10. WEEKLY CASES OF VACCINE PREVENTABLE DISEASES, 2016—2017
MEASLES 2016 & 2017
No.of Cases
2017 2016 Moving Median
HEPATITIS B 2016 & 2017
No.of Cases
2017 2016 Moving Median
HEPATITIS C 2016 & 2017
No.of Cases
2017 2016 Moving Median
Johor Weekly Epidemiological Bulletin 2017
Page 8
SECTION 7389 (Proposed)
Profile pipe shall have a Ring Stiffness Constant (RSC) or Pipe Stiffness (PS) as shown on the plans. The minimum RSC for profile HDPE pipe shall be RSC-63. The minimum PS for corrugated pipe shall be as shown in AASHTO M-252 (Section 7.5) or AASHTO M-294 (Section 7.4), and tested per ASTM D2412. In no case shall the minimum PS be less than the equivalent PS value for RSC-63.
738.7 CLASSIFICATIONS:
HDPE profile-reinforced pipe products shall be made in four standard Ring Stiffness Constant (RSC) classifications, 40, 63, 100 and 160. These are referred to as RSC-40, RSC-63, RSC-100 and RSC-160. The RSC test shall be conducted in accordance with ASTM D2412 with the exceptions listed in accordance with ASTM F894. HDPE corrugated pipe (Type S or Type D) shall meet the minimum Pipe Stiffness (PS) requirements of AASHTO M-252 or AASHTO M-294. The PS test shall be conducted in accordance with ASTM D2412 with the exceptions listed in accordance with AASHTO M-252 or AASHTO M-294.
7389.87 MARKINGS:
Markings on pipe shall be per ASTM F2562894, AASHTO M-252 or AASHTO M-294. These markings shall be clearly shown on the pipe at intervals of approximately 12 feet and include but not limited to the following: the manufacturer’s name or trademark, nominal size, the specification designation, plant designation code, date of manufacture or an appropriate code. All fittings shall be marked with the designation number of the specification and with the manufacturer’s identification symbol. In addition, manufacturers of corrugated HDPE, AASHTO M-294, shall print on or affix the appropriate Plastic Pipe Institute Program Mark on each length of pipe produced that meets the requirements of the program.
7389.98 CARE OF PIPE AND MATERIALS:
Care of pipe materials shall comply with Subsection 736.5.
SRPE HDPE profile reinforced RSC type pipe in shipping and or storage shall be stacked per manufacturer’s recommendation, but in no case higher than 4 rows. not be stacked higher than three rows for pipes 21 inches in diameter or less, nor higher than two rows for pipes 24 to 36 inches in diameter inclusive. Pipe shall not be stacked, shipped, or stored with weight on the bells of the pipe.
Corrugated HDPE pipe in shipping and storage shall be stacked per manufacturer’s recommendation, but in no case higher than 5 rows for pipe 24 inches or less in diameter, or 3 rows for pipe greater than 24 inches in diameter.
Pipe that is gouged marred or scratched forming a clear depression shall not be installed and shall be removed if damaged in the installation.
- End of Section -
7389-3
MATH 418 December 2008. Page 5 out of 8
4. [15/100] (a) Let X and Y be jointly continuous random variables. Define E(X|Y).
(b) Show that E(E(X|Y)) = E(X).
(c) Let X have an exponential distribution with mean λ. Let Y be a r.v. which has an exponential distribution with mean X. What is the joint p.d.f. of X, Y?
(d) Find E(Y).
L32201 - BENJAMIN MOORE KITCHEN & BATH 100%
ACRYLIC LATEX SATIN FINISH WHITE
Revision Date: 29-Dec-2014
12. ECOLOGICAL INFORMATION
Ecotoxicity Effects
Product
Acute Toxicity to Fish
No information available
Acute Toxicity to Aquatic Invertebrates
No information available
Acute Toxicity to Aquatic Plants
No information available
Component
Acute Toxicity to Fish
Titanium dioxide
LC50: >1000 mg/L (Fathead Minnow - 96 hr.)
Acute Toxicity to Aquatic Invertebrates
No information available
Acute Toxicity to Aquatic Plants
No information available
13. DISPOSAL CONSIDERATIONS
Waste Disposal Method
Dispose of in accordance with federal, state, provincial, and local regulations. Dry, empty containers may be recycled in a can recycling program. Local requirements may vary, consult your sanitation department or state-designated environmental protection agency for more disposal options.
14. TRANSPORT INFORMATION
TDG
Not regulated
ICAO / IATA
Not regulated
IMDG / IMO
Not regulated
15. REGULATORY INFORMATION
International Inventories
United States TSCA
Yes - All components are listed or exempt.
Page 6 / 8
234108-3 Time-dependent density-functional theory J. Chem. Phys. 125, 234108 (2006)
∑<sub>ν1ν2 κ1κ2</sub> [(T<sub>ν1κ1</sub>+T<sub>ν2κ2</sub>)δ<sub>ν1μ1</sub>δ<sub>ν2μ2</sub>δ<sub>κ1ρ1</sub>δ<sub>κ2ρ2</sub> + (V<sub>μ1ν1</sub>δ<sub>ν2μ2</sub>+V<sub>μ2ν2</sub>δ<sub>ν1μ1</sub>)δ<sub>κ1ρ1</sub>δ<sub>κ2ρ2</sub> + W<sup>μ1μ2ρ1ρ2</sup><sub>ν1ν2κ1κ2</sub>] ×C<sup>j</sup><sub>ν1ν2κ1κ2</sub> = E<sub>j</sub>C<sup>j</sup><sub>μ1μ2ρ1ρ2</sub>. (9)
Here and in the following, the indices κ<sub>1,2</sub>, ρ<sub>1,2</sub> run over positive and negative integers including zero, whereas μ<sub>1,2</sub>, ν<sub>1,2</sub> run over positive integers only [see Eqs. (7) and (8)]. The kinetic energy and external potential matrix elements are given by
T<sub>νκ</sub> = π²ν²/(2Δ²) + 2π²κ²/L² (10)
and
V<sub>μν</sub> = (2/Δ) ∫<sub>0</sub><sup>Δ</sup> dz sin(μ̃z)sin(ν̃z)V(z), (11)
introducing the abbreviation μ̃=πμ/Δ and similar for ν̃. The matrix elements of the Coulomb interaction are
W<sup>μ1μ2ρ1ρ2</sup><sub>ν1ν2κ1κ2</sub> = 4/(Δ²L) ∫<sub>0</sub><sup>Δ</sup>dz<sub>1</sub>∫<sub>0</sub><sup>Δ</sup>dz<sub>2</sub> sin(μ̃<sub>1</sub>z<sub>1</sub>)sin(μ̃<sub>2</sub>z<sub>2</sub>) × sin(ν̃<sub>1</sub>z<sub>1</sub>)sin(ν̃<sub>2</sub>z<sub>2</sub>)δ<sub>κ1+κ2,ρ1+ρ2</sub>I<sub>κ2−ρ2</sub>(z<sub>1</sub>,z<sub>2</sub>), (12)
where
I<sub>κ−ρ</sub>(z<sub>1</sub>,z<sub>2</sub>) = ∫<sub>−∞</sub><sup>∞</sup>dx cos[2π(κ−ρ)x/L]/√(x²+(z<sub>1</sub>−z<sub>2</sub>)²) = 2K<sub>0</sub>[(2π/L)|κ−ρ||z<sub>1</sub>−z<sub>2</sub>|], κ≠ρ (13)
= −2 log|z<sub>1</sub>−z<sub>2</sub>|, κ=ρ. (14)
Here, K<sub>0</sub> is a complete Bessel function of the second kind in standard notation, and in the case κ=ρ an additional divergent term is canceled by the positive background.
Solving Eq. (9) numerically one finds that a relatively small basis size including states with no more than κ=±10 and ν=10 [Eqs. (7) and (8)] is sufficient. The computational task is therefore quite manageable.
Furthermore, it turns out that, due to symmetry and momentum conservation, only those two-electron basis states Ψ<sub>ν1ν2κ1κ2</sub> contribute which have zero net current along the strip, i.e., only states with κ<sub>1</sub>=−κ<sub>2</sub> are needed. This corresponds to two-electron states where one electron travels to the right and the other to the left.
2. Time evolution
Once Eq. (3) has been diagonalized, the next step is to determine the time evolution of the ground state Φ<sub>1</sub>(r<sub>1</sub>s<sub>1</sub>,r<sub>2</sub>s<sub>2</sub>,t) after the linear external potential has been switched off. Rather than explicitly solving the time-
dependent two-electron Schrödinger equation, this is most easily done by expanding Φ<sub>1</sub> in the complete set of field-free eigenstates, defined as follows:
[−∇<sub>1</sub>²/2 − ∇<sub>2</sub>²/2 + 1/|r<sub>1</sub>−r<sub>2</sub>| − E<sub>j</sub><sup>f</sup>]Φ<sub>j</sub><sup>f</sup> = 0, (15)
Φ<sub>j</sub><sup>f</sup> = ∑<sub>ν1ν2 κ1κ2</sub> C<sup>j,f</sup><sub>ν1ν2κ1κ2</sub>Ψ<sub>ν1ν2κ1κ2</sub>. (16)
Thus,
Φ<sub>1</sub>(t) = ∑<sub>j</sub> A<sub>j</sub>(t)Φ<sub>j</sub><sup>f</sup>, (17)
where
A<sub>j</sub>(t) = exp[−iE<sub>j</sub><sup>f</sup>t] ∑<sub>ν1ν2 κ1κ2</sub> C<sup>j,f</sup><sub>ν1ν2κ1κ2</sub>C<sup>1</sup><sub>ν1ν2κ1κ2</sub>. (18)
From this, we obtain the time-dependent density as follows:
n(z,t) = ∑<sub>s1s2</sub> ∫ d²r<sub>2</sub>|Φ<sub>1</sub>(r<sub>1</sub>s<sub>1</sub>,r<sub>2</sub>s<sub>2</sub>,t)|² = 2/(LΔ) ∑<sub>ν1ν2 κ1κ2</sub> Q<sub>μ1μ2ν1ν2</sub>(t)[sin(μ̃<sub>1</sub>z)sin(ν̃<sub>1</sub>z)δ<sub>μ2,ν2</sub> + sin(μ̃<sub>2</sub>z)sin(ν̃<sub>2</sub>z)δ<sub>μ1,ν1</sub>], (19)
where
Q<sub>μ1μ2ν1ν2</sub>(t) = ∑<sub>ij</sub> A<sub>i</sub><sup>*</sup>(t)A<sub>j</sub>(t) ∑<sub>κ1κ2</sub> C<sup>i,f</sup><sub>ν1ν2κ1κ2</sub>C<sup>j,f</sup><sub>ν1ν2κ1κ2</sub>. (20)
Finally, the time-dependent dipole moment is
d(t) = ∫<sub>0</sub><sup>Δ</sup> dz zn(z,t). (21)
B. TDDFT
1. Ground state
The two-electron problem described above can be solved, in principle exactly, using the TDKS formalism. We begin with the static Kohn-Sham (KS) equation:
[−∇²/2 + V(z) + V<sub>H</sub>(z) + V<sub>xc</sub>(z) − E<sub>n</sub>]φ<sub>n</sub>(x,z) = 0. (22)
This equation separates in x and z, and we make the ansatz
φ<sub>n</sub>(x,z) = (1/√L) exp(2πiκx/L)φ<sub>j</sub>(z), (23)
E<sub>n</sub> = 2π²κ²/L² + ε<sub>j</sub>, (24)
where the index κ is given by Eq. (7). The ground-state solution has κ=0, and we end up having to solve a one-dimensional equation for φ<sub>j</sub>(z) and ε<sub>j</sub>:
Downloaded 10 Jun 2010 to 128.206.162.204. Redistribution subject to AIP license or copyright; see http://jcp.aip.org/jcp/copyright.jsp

───

## WORK TASK
Above are some records; copy exactly the lines from the one with "(d) Find E(Y)." through the one with "234108-3 Time-dependent density-functional", both included, and no others.

## WRITTEN SOLUTION
(d) Find E(Y).
L32201 - BENJAMIN MOORE KITCHEN & BATH 100%
ACRYLIC LATEX SATIN FINISH WHITE
Revision Date: 29-Dec-2014
12. ECOLOGICAL INFORMATION
Ecotoxicity Effects
Product
Acute Toxicity to Fish
No information available
Acute Toxicity to Aquatic Invertebrates
No information available
Acute Toxicity to Aquatic Plants
No information available
Component
Acute Toxicity to Fish
Titanium dioxide
LC50: >1000 mg/L (Fathead Minnow - 96 hr.)
Acute Toxicity to Aquatic Invertebrates
No information available
Acute Toxicity to Aquatic Plants
No information available
13. DISPOSAL CONSIDERATIONS
Waste Disposal Method
Dispose of in accordance with federal, state, provincial, and local regulations. Dry, empty containers may be recycled in a can recycling program. Local requirements may vary, consult your sanitation department or state-designated environmental protection agency for more disposal options.
14. TRANSPORT INFORMATION
TDG
Not regulated
ICAO / IATA
Not regulated
IMDG / IMO
Not regulated
15. REGULATORY INFORMATION
International Inventories
United States TSCA
Yes - All components are listed or exempt.
Page 6 / 8
234108-3 Time-dependent density-functional theory J. Chem. Phys. 125, 234108 (2006)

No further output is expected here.